**Activity**
Every line that contains the word "center" should be copied from the records below.

Collected data:
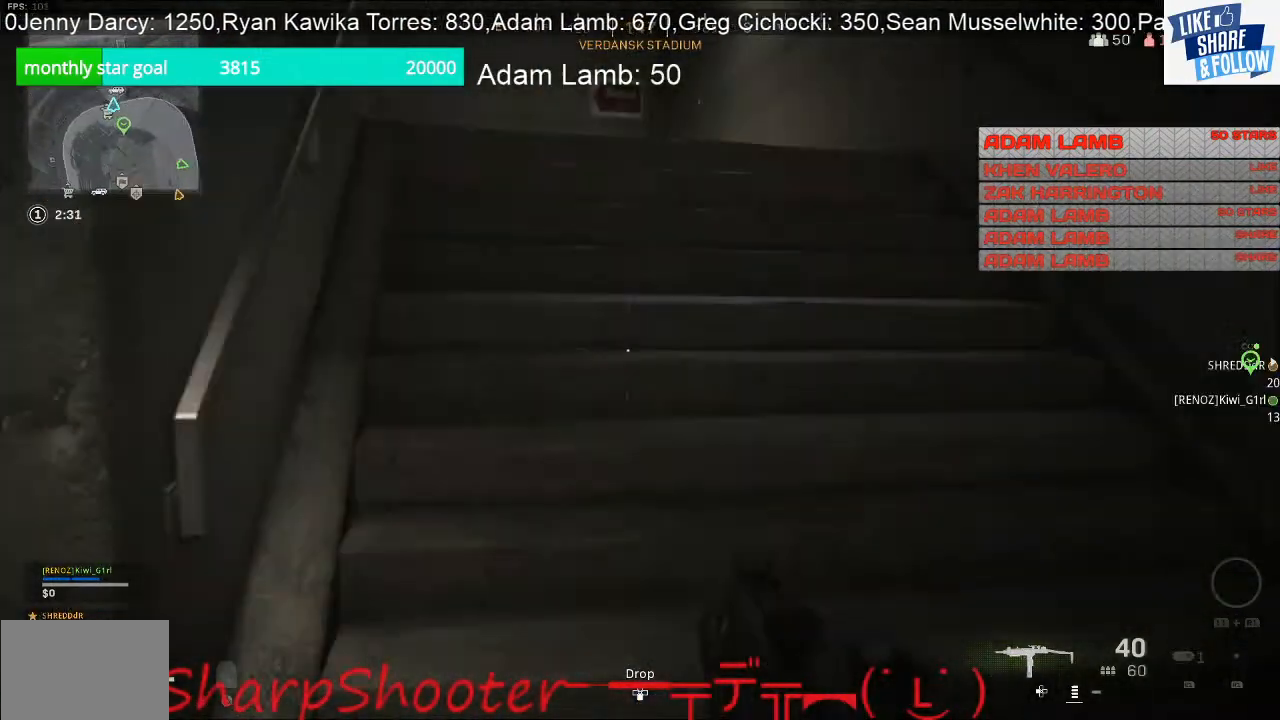
{"buttons": [], "left_stick": "up", "right_stick": "down", "events": [[167, "left_stick", "up"], [167, "right_stick", "center"], [433, "right_stick", "down"]]}
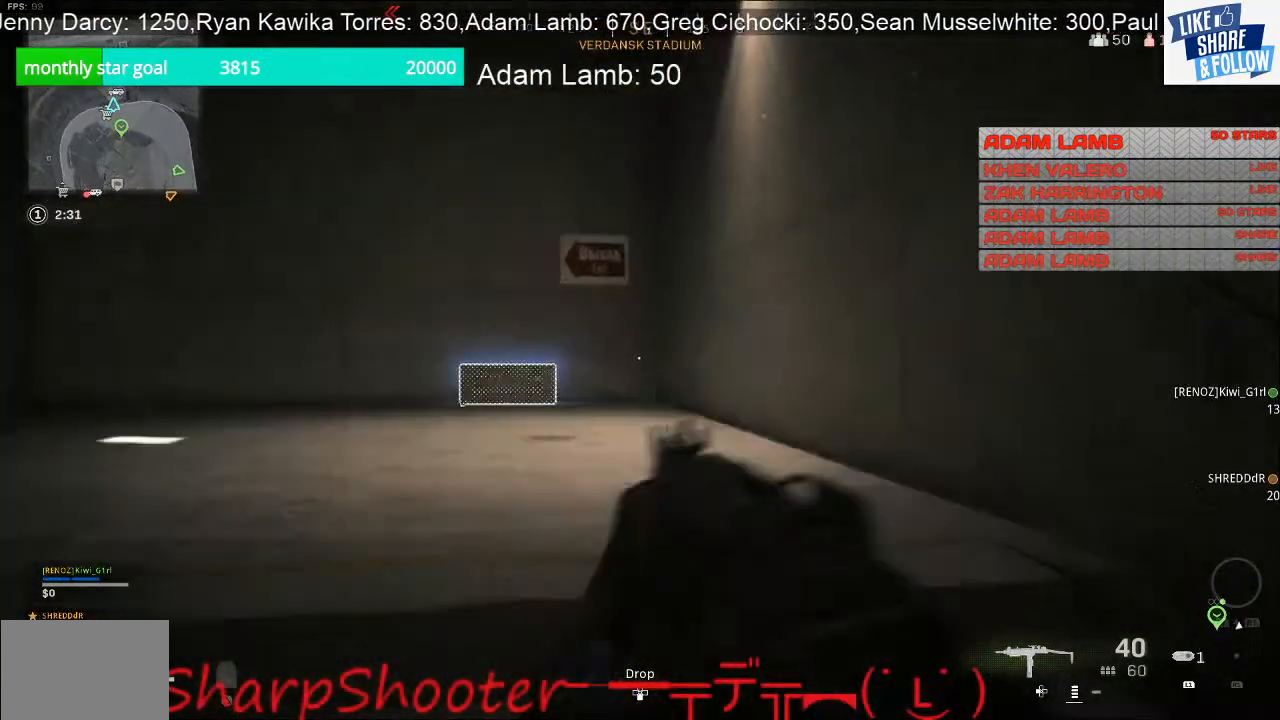
{"buttons": [], "left_stick": "up", "right_stick": "down", "events": []}
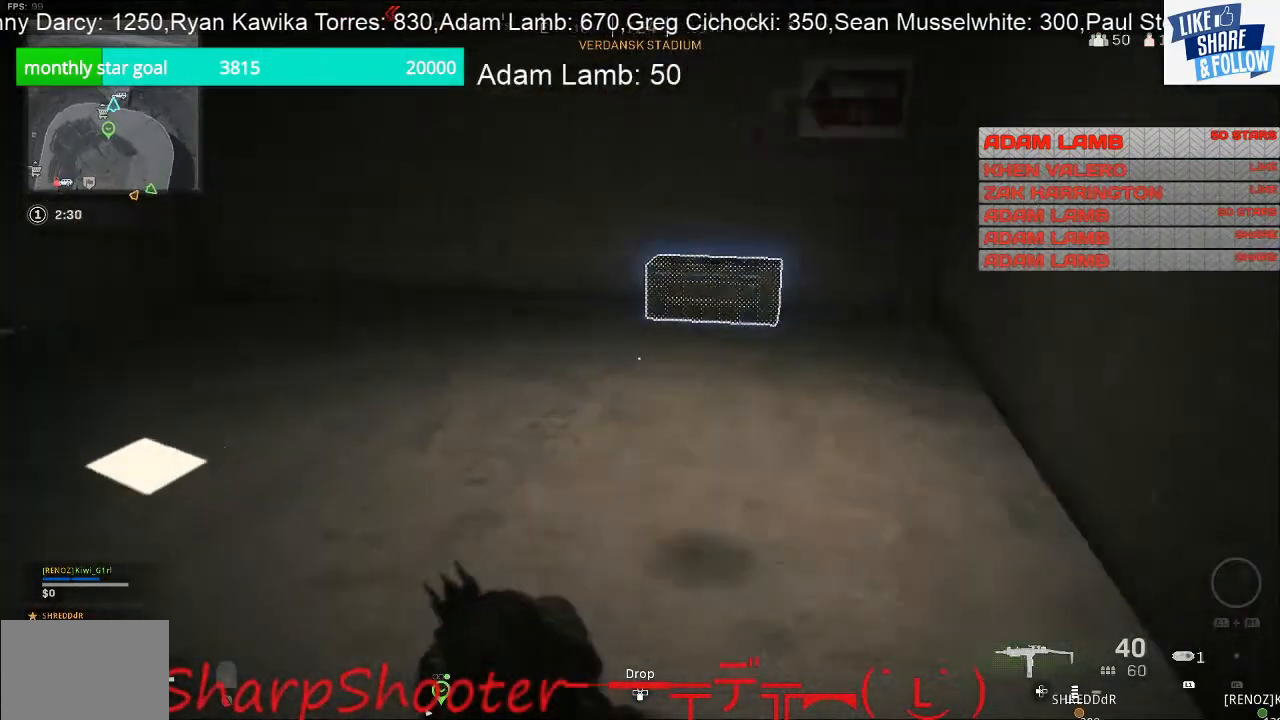
{"buttons": ["SQUARE"], "left_stick": "up", "right_stick": "center", "events": [[67, "right_stick", "center"], [367, "SQUARE", "down"]]}
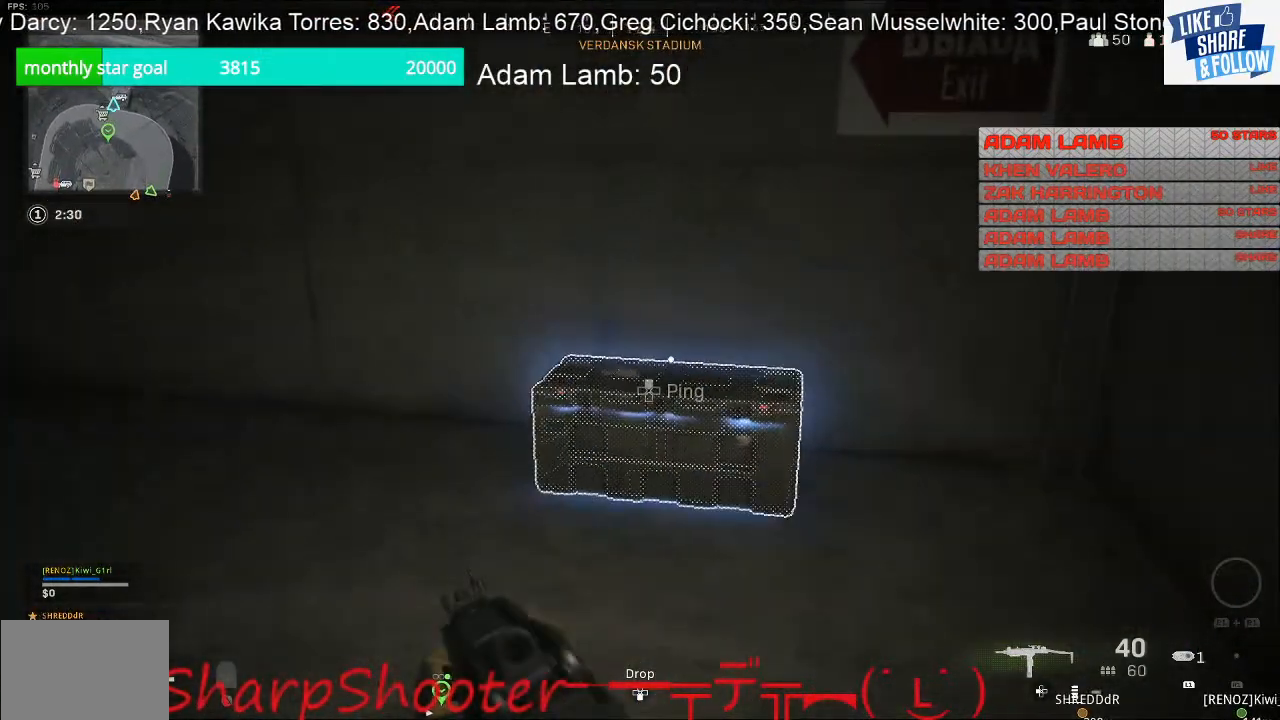
{"buttons": ["SQUARE"], "left_stick": "down", "right_stick": "center", "events": [[200, "left_stick", "right"], [300, "left_stick", "down"]]}
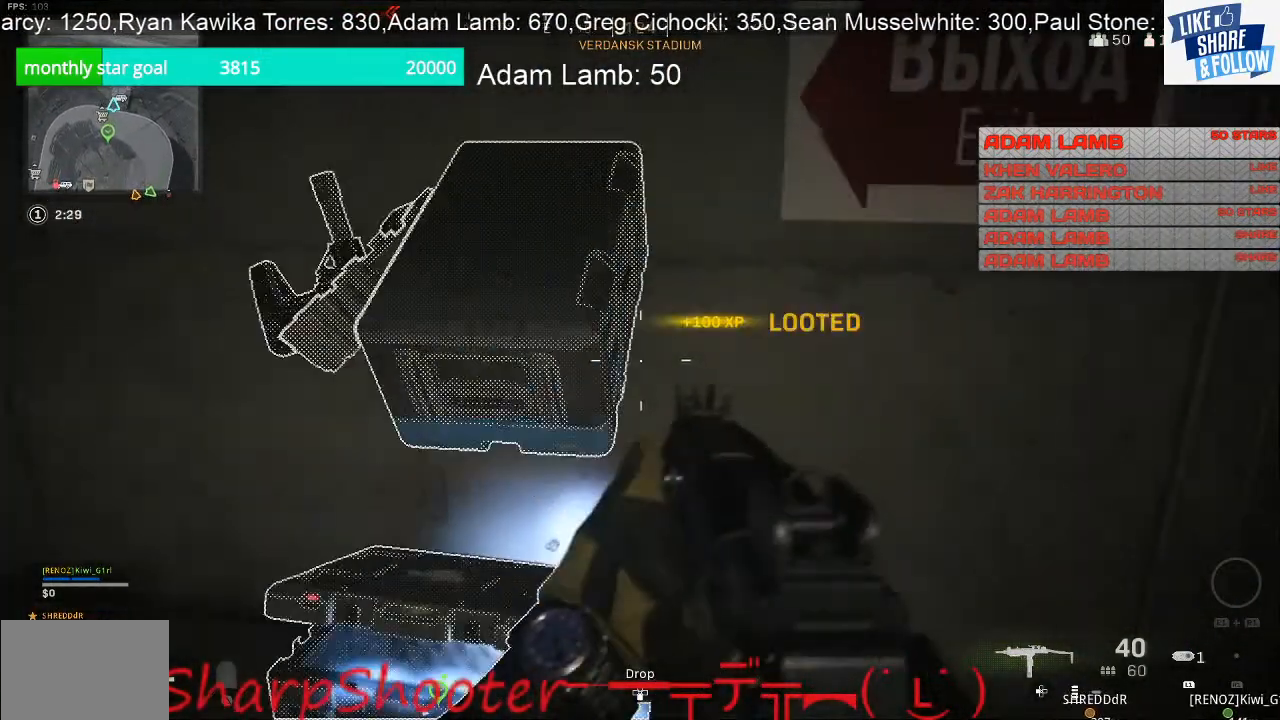
{"buttons": [], "left_stick": "up", "right_stick": "center", "events": [[67, "SQUARE", "up"], [233, "right_stick", "down"], [300, "left_stick", "center"], [433, "left_stick", "up"], [433, "right_stick", "center"]]}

**Answer to this problem**
{"buttons": [], "left_stick": "up", "right_stick": "down", "events": [[167, "left_stick", "up"], [167, "right_stick", "center"], [433, "right_stick", "down"]]}
{"buttons": ["SQUARE"], "left_stick": "up", "right_stick": "center", "events": [[67, "right_stick", "center"], [367, "SQUARE", "down"]]}
{"buttons": ["SQUARE"], "left_stick": "down", "right_stick": "center", "events": [[200, "left_stick", "right"], [300, "left_stick", "down"]]}
{"buttons": [], "left_stick": "up", "right_stick": "center", "events": [[67, "SQUARE", "up"], [233, "right_stick", "down"], [300, "left_stick", "center"], [433, "left_stick", "up"], [433, "right_stick", "center"]]}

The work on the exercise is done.